== What to produce ==
Please copy exactly the lines from the first in the records through the line that contains "focal_35mm: 71", but not the pictures.

== Input records ==
- - - - - - -
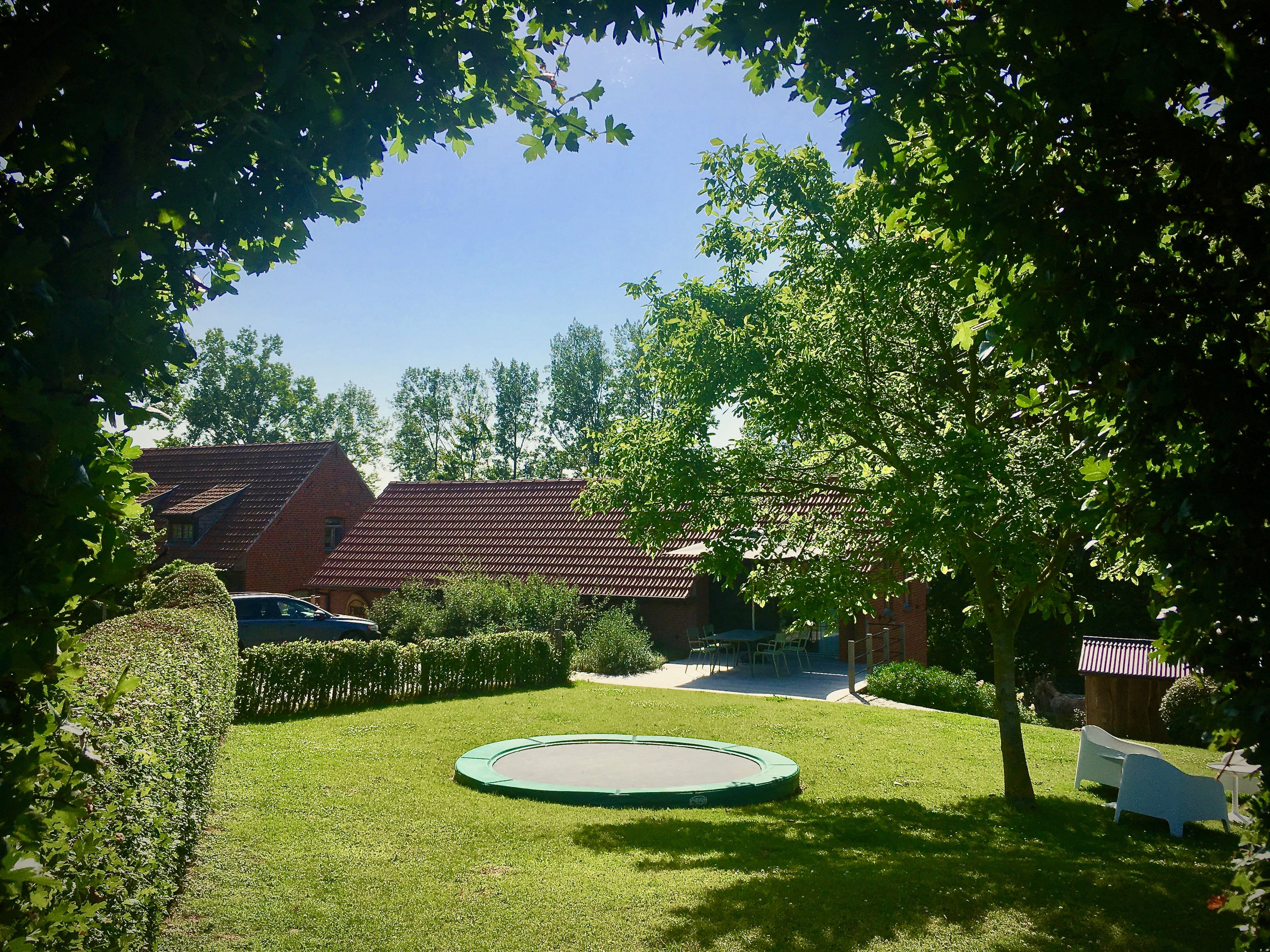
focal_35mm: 29
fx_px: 1064
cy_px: 476
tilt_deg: +1.1
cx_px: 635
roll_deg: -0.4
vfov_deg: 48.2
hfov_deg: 61.7
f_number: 2.2
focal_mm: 4.15
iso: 25
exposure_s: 1/2331
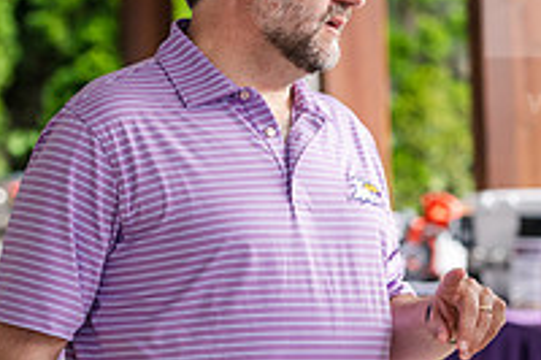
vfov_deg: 5.1
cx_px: 403
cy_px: 158
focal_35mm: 267
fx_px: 4009
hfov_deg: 7.7
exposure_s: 1/250
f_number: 4
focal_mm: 92
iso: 250
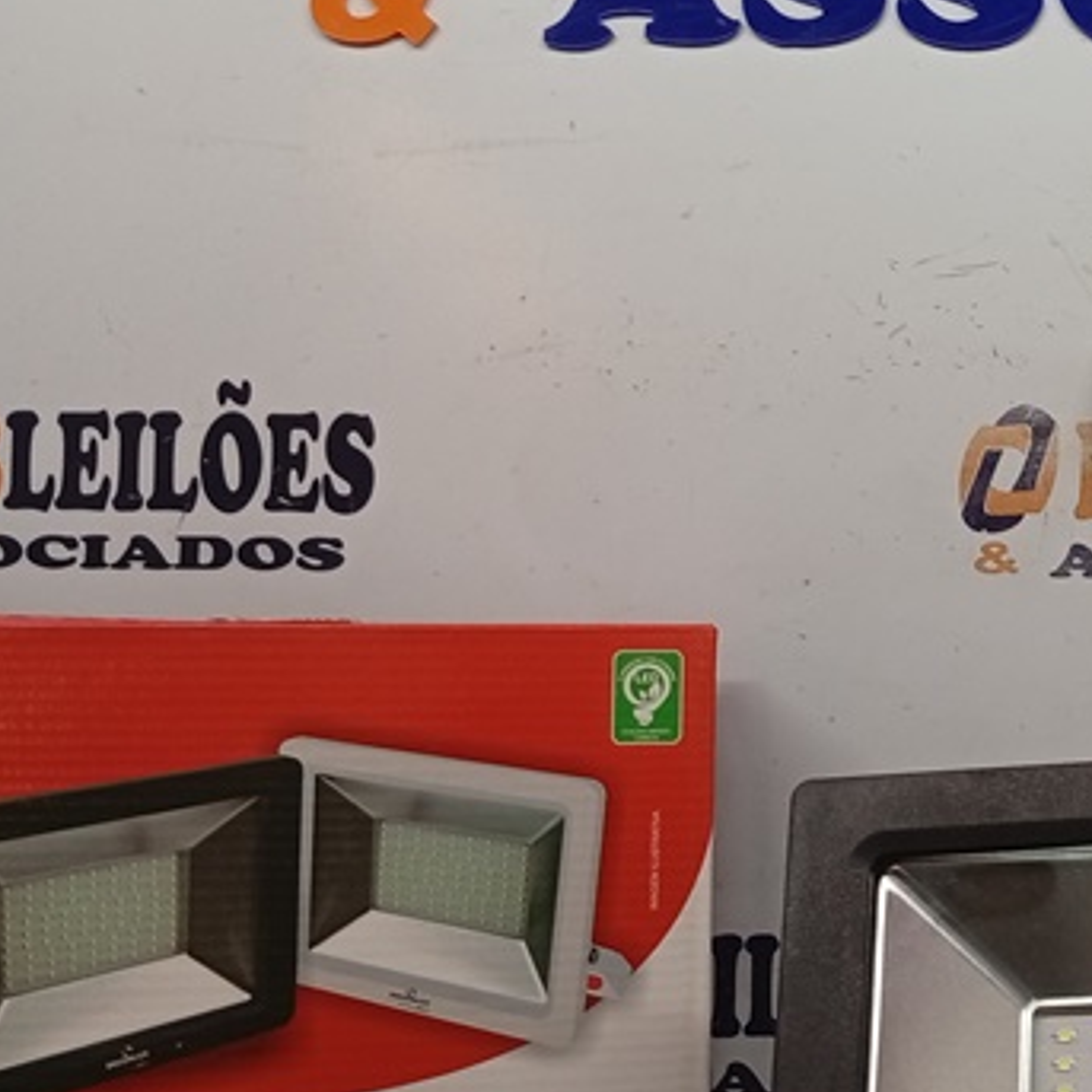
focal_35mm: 71
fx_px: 2534
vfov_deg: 24.3
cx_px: 1385
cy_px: 503
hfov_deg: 22.1
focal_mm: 3.98
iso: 196
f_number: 1.8
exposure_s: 1/40
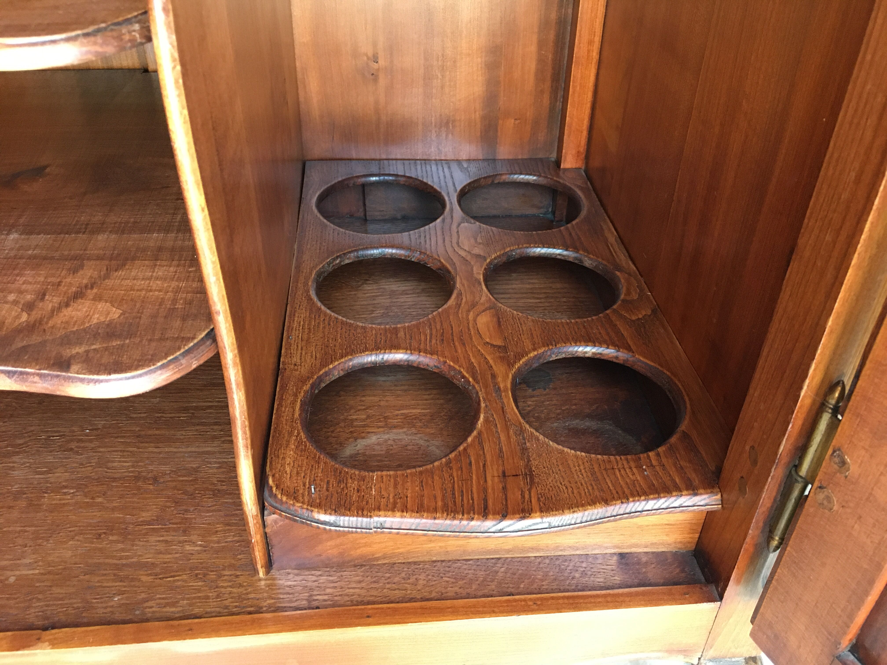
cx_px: 444
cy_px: 332
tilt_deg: -35.9
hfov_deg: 61.7
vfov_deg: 48.2
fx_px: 743
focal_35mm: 29
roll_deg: +0.1
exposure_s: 1/25
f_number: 2.2
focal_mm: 4.15
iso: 200
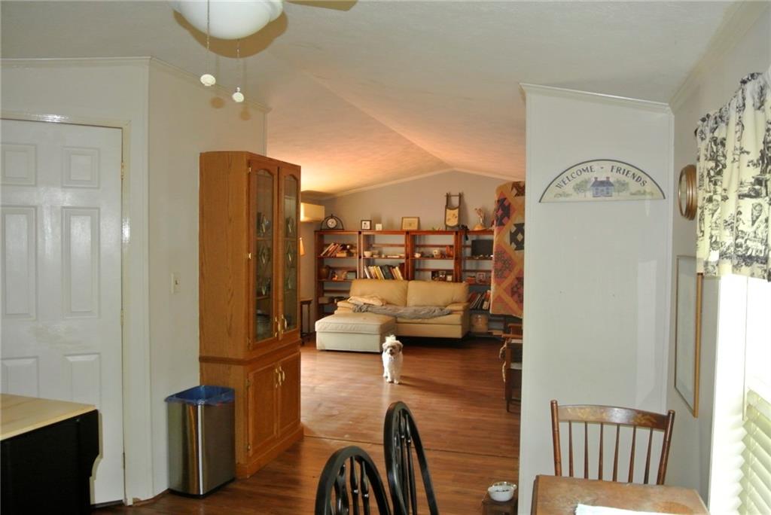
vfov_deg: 46.5
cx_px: 386
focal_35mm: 28
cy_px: 258
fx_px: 600
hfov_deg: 65.4
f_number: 3.5
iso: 800
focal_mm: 10.7
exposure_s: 1/60
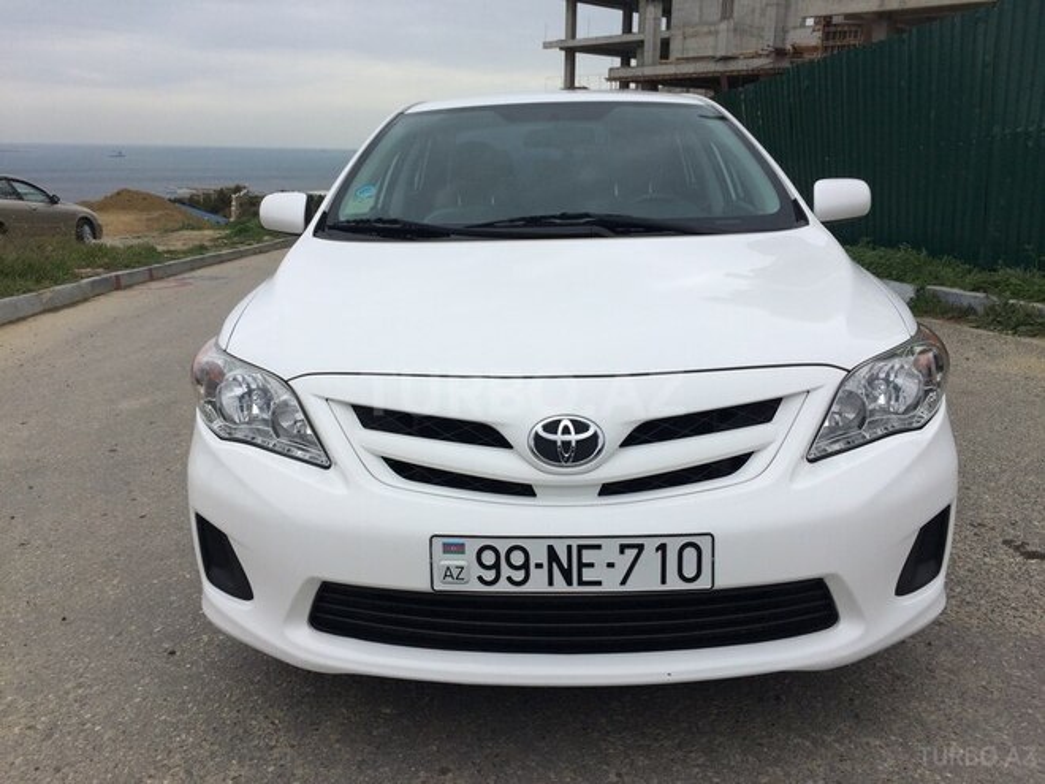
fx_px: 875
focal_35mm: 29
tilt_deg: -17.8
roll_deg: -1.4
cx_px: 522
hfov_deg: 61.7
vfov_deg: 48.2
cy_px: 392
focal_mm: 4.15
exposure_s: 1/1953
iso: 32
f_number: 2.2
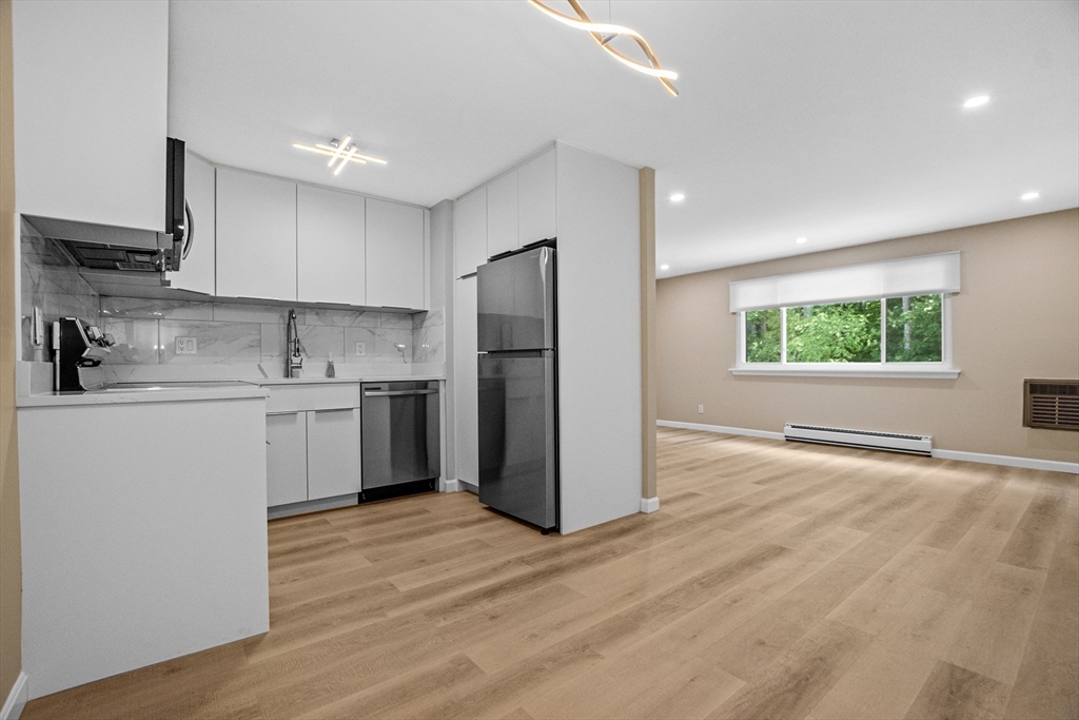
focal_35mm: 15
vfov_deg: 77.3
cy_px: 360
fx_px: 450
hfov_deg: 100.4
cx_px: 540
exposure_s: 1/80
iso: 640
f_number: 5
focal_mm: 10
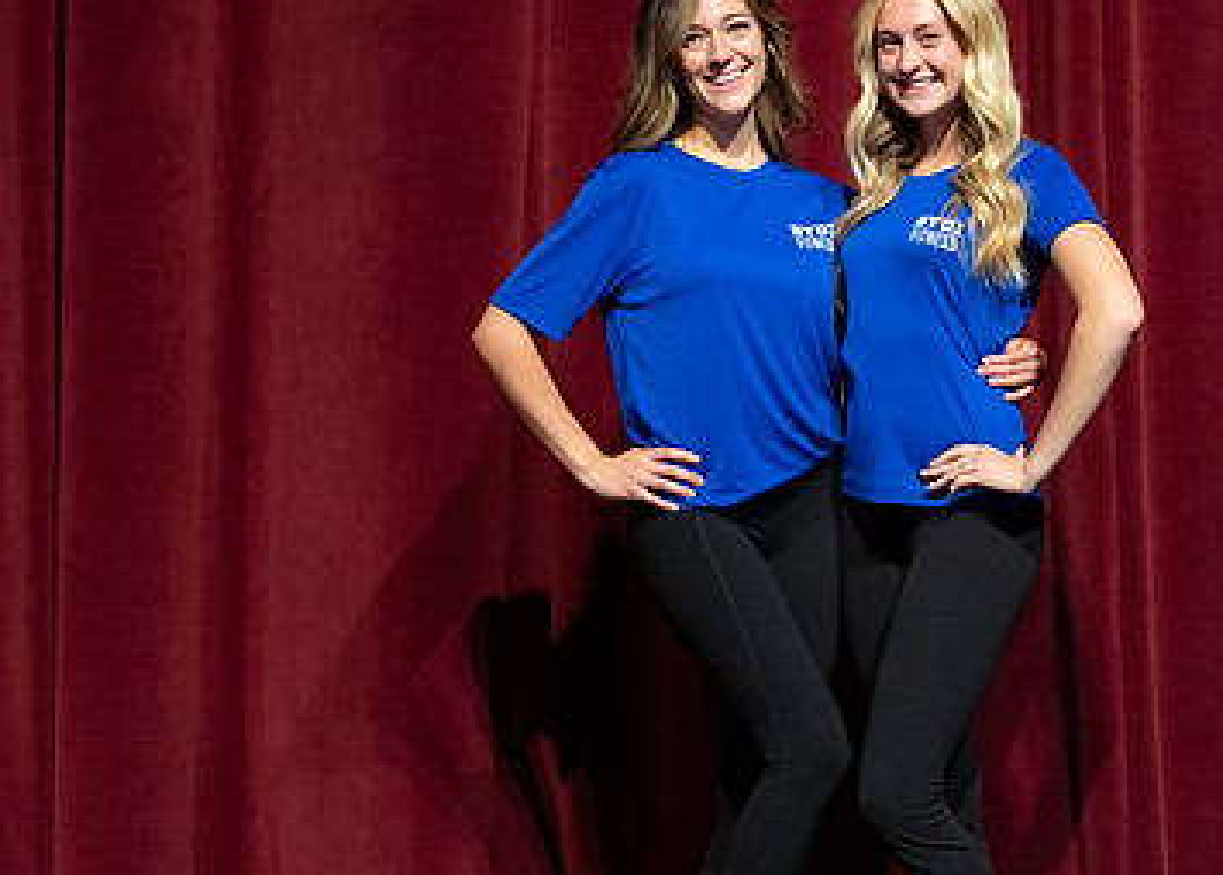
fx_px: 4553
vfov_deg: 11.0
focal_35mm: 131
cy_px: 461
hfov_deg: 15.3
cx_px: 820
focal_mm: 70
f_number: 4.5
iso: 1600
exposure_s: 1/200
- - - - - - -
== Completed task ==
focal_35mm: 29
fx_px: 1064
cy_px: 476
tilt_deg: +1.1
cx_px: 635
roll_deg: -0.4
vfov_deg: 48.2
hfov_deg: 61.7
f_number: 2.2
focal_mm: 4.15
iso: 25
exposure_s: 1/2331
vfov_deg: 5.1
cx_px: 403
cy_px: 158
focal_35mm: 267
fx_px: 4009
hfov_deg: 7.7
exposure_s: 1/250
f_number: 4
focal_mm: 92
iso: 250
focal_35mm: 71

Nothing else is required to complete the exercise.